→ **PAGE**

Conventional development tools can no longer handle the design and debug chores for products that use the newest digital signal processors and microcontrollers. A new trend is under way, however, that involves integrating on-chip debug facilities in an effort to reverse the loss of visibility. Also helping the visibility cause is a new class of tools from chip suppliers and tool vendors.

Nonetheless, every increase in system clock rates threatens the latest debug approaches. This article delves into visibility challenges facing designers, available tools, on-chip technologies that provide visibility, and what the future may hold.

HIGHLIGHTS:
Chip Suppliers' Visibility Challenges	Chip makers face four key challenges in trying to deliver low-cost, visibility-enabled debug solutions: system complexity, hostile applications, debug bandwidth, and applications diversity.
Developers' Visibility Tool Chest	Chip vendors now supply a tool chest that targets the two main classes of visibility problems encountered by developers: algorithm or data-related problems, and program-flow or control-related problems.

→ **RECORDED DATA**

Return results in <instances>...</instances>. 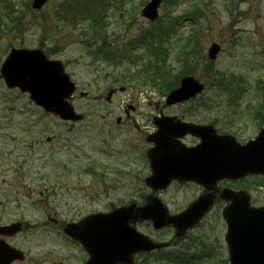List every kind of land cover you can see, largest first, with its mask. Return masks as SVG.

→ **SHORT TASK 1**
Answer these questions from the debug visibility article.
(a) What four key challenges do chip makers face in delivering low-cost, visibility-enabled debug solutions?
(b) What two main classes of visibility problems does the chip vendors' tool chest target?
(c) What threatens the latest debug approaches?
→ **SHORT TASK 2**
Does each statement agree with the debug visibility article? Answer yes or no, and quote the words that decide it.
(a) Conventional development tools still handle the design and debug chores for products using the newest digital signal processors.
(b) A new class of tools from chip suppliers and tool vendors helps with visibility.
(c) Higher system clock rates make the latest debug approaches more secure.
→ **SHORT TASK 3**
Carry on the debug visibility article after its last sentence.

→ **EXERCISE ANSWER 1**
(a) System complexity, hostile applications, debug bandwidth, and applications diversity.
(b) Algorithm or data-related problems, and program-flow or control-related problems.
(c) Every increase in system clock rates.

→ **EXERCISE ANSWER 2**
(a) No: "Conventional development tools can no longer handle the design and debug chores for products that use the newest digital signal processors and microcontrollers."
(b) Yes: "Also helping the visibility cause is a new class of tools from chip suppliers and tool vendors."
(c) No: "every increase in system clock rates threatens the latest debug approaches."

→ **EXERCISE ANSWER 3**
On-Chip Technologies Supply Visibility	Four on-chip debug technologies together provide increased visibility in today's chips: trace, triggering, data I/O, and pin management.
What The Future Holds	In the not too distant future, it should be possible to obtain real-time trace with no gaps by using a clock or two, roughly a pin per 100 MHz of CPU clock frequency, and employing conventional single-ended buffers for trace-export transmission.
Sidebar: The History Behind Vanishing Visibility	System visibility has dropped steadily over time, but integration continues to increase. Only recently has visibility rebounded to some extent.

Full article begins on Page 2

When scientists started to work at the subatomic level, they ran into a perplexing problem. As Heisenberg stated in his studies of quantum physics, the observer is no longer external and neutral, but rather part of the environment being observed. In other words, the mere act of measurement alters the observation. A similar perplexing situation exists when developing products with today’s microelectronic devices. It’s driving the creation of a new class of development tools.

Spurring on this evolution is the increasing chip-integration levels that dominate today’s electronic designs. Chip designers may enjoy the limelight with the size, power, and cost savings created by shrinking geometries. But software developers battle the "dark side" of the chip-integration story: — "vanishing visibility." As if dealing with increased system complexity wasn’t tough enough, these folks live in a murky development world where higher integration levels hide the inner operations of a chip.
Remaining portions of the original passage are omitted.